There have been efforts by pro-life lawmakers to fully pass a constitutional amendment in the Legislature, to eventually allow Iowans a vote on abortion. That path takes a few years to fully accomplish. Legislators did pass the amendment in 2020. It needs to pass through the Legislature again in 2023 or 2024. If successfully approved again, the amendment goes to a public vote, likely on the November 2024 general ballot. If the Iowa Supreme Court does not allow the enforcement of the heartbeat bill, preborn babies will continue to die in large numbers in Iowa.
At this juncture, apart from awaiting a decision from the Iowa Supreme Court, there seems to be no other plan to end abortion in Iowa anytime soon. If the Iowa Supreme Court does not severely limit abortion by allowing the heartbeat bill to take effect, and given Planned Parenthood’s stated efforts, it seems inevitable that abortion rates in Iowa will see a sharp increase this year and in the years to come.
ILLINOIS PREBORN BABIES HAVE LITTLE PROTECTION IN THE WOMB
In 2017, then-Governor Bruce Rauner approved state-funded abortions via Medicaid coverage. Under the leadership of Democrat Governor JB Pritzker, the Illinois Reproductive Health Act (RHA) was enacted in 2019, protecting abortion as a fundamental right for women. Taking it even further, the RHA denies a “fertilized egg, embryo or fetus” “independent rights.”

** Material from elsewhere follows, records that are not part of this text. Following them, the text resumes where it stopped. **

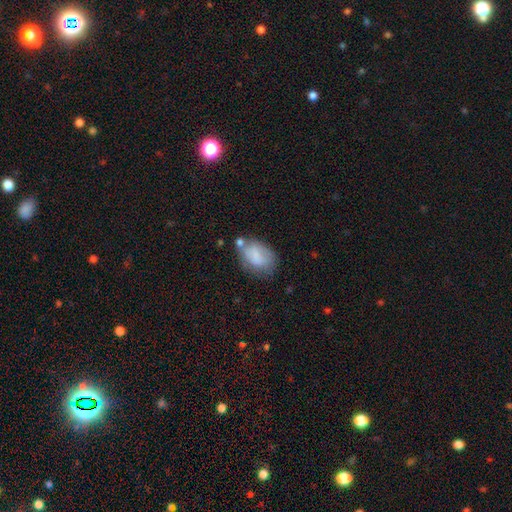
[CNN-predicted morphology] A smooth galaxy with no disk features (68%) that is in between round and cigar-shaped (82%).

Vote fractions:
- Smooth or featured? smooth: 68% / featured or disk: 23% / star or artifact: 9%
- How rounded? in between: 82% / round: 16% / cigar-shaped: 2%
- Merging? none: 42% / minor disturbance: 28% / merger: 16% / major disturbance: 14%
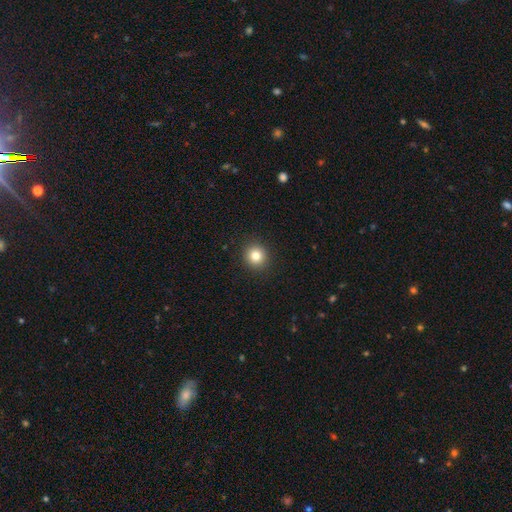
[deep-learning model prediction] A smooth galaxy with no disk features (82%) that is round (90%). Merging: none (92%).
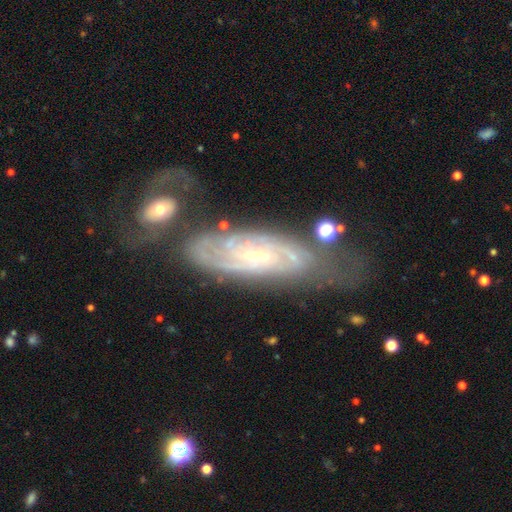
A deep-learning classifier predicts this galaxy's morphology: Q: Smooth or featured?
A: featured or disk (86%); runner-up: smooth (8%)
Q: Edge-on disk?
A: no (90%); runner-up: yes (10%)
Q: Bar?
A: no (55%); runner-up: weak (34%)
Q: Spiral arms?
A: yes (95%); runner-up: no (5%)
Q: Spiral winding?
A: tight (71%); runner-up: medium (24%)
Q: Spiral arm count?
A: can't tell (41%); runner-up: 2 (27%)
Q: Bulge size?
A: small (67%); runner-up: moderate (29%)
Q: Merging?
A: none (58%); runner-up: minor disturbance (19%)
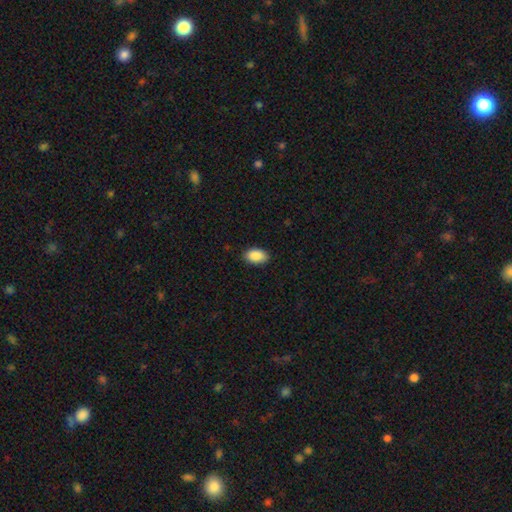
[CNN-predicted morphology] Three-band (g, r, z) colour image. It shows a smooth galaxy with no disk features (90%) that is in between round and cigar-shaped (93%). Merging: none (88%).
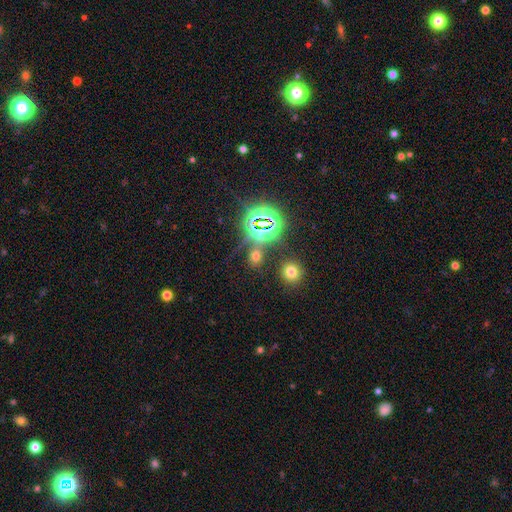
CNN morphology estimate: The model was most divided on "smooth or featured" (2-way tie): smooth: 46%, star or artifact: 46%, featured or disk: 8%. More confident: merging — none (74%).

This act also repealed several long-standing, yet ignored, laws restricting abortions. The pro-abortion ACLU of Illinois has a complete list of all that the RHA entails.
Previously, abortion was legal until the preborn baby was “viable outside the womb.” In Illinois, a preborn baby’s “viability” was solely determined by the healthcare provider, who would decide if an abortion would protect the woman’s health or life. With the RHA in effect, a fully formed preborn baby can now be aborted at any stage in pregnancy. This includes aborting late-term preborn babies through painful dismemberment abortions while unanesthetized and alive in the womb.
There is no waiting period or informed consent before an abortion in Illinois. In 2021, Governor Pritzker also repealed the law that required abortionists to notify parents or an adult guardian of minors seeking an abortion. This went into effect in June 2022.
2020 is the last time Illinois’ abortion statistics were released; that year, 46,243 abortions were recorded.
PREBORN CHILDREN ARE AT GRAVE RISK IN MINNESOTA
In 1995, the Minnesota Supreme Court ruled that their constitution protects a woman’s right to have an abortion. Despite this, Minnesota did have several protections for preborn children, including a mandatory 24-hour waiting period and a requirement that both parents had to be notified before a minor girl could have an abortion. Also, only physicians could perform abortions, and after the first trimester, they had to be done in a hospital. These requirements and more were in place until this past July. At that time, a district judge completely stripped away all of these common-sense protections. His broad ruling took immediate effect.
Abortion is now virtually unfettered in Minnesota.
America’s Heartland still has a very long way to go before all preborn babies and their mothers are protected to the fullest extent of the law.
Jenifer Bowen, a long-time leader in the pro-life movement, including a long tenure as CEO of Iowa Right to Life, was diagnosed in 2019 with a lifelong battle of Stage IV Metastatic Breast Cancer. She remains passionate in her defense of preborn babies and their mothers, the infirm and elderly.
Editor’s Note, 11/1/22: This article has been updated with further information on North Dakota since original publication.